Volunteers get insight into politicians, parliament and the passion driving Member for Indi
Posted July 01, 2014
A Rubicon Valley father and daughter have discovered first-hand how diverse and interesting the goings-on in Canberra are in the hub of Australian democracy.
Ken and Eden Deacon spent a sitting week volunteering in the office of Independent Member for Indi, Cathy McGowan AO, and got to see how things operate inside the hustle and bustle of Parliament House during the last sitting week in June.
Reflecting on the experience, Ken said the week had been fantastic and a real eye-opener for him and his daughter.
“We learnt more knowledge about the politicians and more about the issues being discussed within the parliament house,” he said. “We also worked with others within Parliament House and saw what their job consists of and how they maintain all of their work.”
Ken said seeing how behind-the-scenes Cathy's focus was always on discussing issues to help the electorate become a better area had been illuminating.
“Every time she spoke to anyone, she presented Indi in a continual positive way and the talk was about how Indi could benefit. She is very passionate towards Indi, and I think that sums it all up,” he said.
Despite the Deacons being busy doing various office administration roles, the pair was able to find time to attend to different committee meetings and learning about diverse issues within parliament and around Australia. These included forums and networking events hosted by the Clean Energy institute, the Clean Energy Council, Australian Dairy Industry, Australian Men’s Shed Association, and the WA Mental Health Organisation - Youth Forum.
Ken also attended the release of General Sir John Monash’s wartime papers. The fact Prime Minister Tony Abbott and Australian War Memorial Brendan Nelson made speeches, and dignitaries included Speaker of the House, Bronwyn Bishop, demonstrated the high regard the event was held.
“I was very honoured Cathy gave me the responsibility to go (to the Australian War Memorial) on behalf of her; it really lifted me a lot,” he said.
“All the papers were presented on a table, so to be able to browse the book in this way was fantastic. I’ve never been in a situation like that before in my life.”
Describing the release as very important to Australia’s culture and WWI involvement, Ken said reading the original handwritten papers was quite a moving experience.
“The letters were very personal. One had been written to his wife the night before he went to Gallipoli, saying, ‘maybe he’d be return, maybe he wouldn’t’,” he said.
Mr Deacon said officials from the Department of Defence and the curator of the Australian War Memorial were happy to chat with him and he also received an understanding of how the Independent Member for Indi is perceived in Canberra.

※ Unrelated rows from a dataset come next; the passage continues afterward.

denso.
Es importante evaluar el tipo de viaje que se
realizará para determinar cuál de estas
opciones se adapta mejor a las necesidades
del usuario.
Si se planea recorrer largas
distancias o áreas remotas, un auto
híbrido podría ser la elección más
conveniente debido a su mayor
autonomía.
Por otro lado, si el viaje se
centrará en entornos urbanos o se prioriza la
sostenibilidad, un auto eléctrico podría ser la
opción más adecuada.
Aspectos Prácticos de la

“Everyone was very welcoming and when I told them I was there on behalf of Cathy, there was a real interest I was there representing her. I got the sense she is quite well respected, through the people I met. It’s a credit to her for getting that respect,” Ken said.

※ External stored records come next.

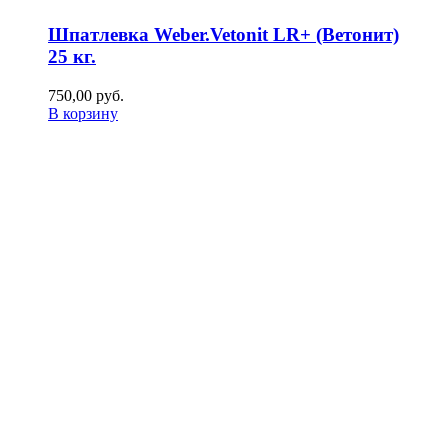
Шпатлевка Weber.Vetonit LR+ (Ветонит)
25 кг.
750,00
р
уб.
В корзину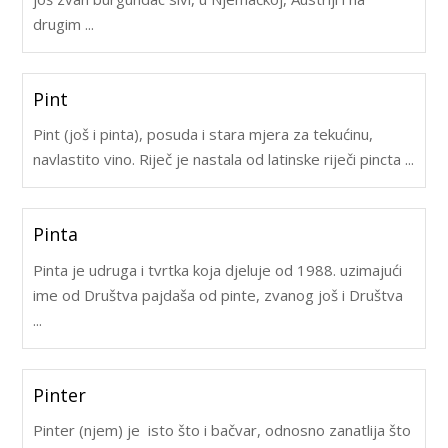
drugim ...
Pint
Pint (još i pinta), posuda i stara mjera za tekućinu,
navlastito vino. Riječ je nastala od latinske riječi pincta ...
Pinta
Pinta je udruga i tvrtka koja djeluje od 1988. uzimajući
ime od Društva pajdaša od pinte, zvanog još i Društva
...
Pinter
Pinter (njem) je isto što i bačvar, odnosno zanatlija što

Come 2pm every day during the sitting week, the volunteers took seats in the gallery for the daily ritual that glues many people to TV sets or Twitter: the hour-long theatrics of Question Time.
“I really enjoyed the antics they got up to. Being able to attend Question Time to witness the argy bargy that happens between the government and the opposition members was a big highlight,” Ken said.
The Deacons were present when the Independent Member for Indi stood up for rural and regional students and education, asking Minister for Agriculture, Barnaby Joyce, whether he would meet with the Australian Council of Deans of Agriculture to discuss the impact of proposed changes to the Budget. The underwhelming response was duly noted by Ken.
“Cathy’s question was great but the fob-off she got was quite disappointing,” he said.
“It was a very relevant question for all the ag students in rural areas.”
He encouraged anyone with an interest in Parliament to consider volunteering in the Canberra office of Ms McGowan as a way of learning how democracy works in Australia.
“I enjoyed every aspect of it, the whole experience was really enlightening,” he said.
“If the offer is there you should go and do it, whether you’re politically minded or not, it gives you a really good insight into how the country is run.”